Sunderland nodded behind an ironic smile. “Okay. That, too.”

“You're not going to read this in any report, but Markowitz's assistant, the one we found dead in the downstairs bathroom, was killed by the same person that attacked Hope Stevens on that bus six years ago. You remember that incident?”

“Go on.”

“I need to find her, because they'll come looking. Markowitz's assistant was either done by the same person, or a different one trained by whoever trained him, because it's a signature kill. We're never going to prove it was the Romeros, but that's not my job. And we're never going to prove this either, but Hope Stevens is at the top of the list of people they want dead. She reads about Donny's parole review and maybe she has a change of heart and comes out of the bushes. Are they going to risk that? And we have two choices: let them get her, let her be killed; or find her, lay a trap, and either arrest the killer on the way in and try to debrief him, or—and this is more to my liking—scare the shit out of him, drive him off, and hope the termite returns to the nest.” He'd surprised Sunderland with all of this. In truth, he didn't care nearly as much about tracking the killer, but he knew Sunderland would want a bigger prize than protecting an AWOL witness. “The same nest that's containing Markowitz and
Laena
, I'm guessing.”

“I told you: She opted out.”

“You placed her into the program.”

“I did. It's true.”

“You created a new life for her, a life she may still be following, using, even if under an assumed name.”

“I've put dozens—hundreds—into the program. What makes you think I'd remember this one?”

Larson had his own answer for that. He said, “When she opted out, was there any discussion, or did she just blow you off?”

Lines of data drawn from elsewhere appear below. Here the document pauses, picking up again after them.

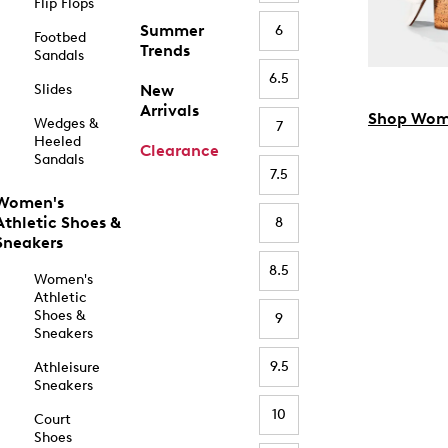
Flip Flops
Summer
6
Footbed
Trends
Sandals
6.5
Slides
New
Arrivals
Shop Wom
Wedges &
7
Heeled
Clearance
Sandals
7.5
Women's
Athletic Shoes &
8
Sneakers
8.5
Women's
Athletic
Shoes &
9
Sneakers
9.5
Athleisure
Sneakers
10
Court
Shoes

Sunderland pursed his lips, studied Larson thoughtfully, and shook his head slightly. “I don't do this,” he said. “I don't know what your agenda is, Deputy Marshal, but I don't discuss protected witnesses.”

“The active list is missing. No one is protected. But what about the inactive list—those who've opted out of the program? Why do I think that those witnesses would have a list of their own?”

“Everything that's contained in
Laena
, or nearly everything, has a paper counterpart. We also have physical backups of
Laena
. All of that is being onlined as we speak. By Monday we'll be most of the way back.” His tone indicated otherwise, but Larson didn't challenge any of that. The computer backups had probably been installed by Markowitz, and if so, they might not be so easily accessed. WITSEC most certainly had paper records, but how current were they, and how easily found and organized? He thought it was probably in more of a shambles than Sunderland was letting on. A couple years into depending on computers and paperwork seemed to calcify.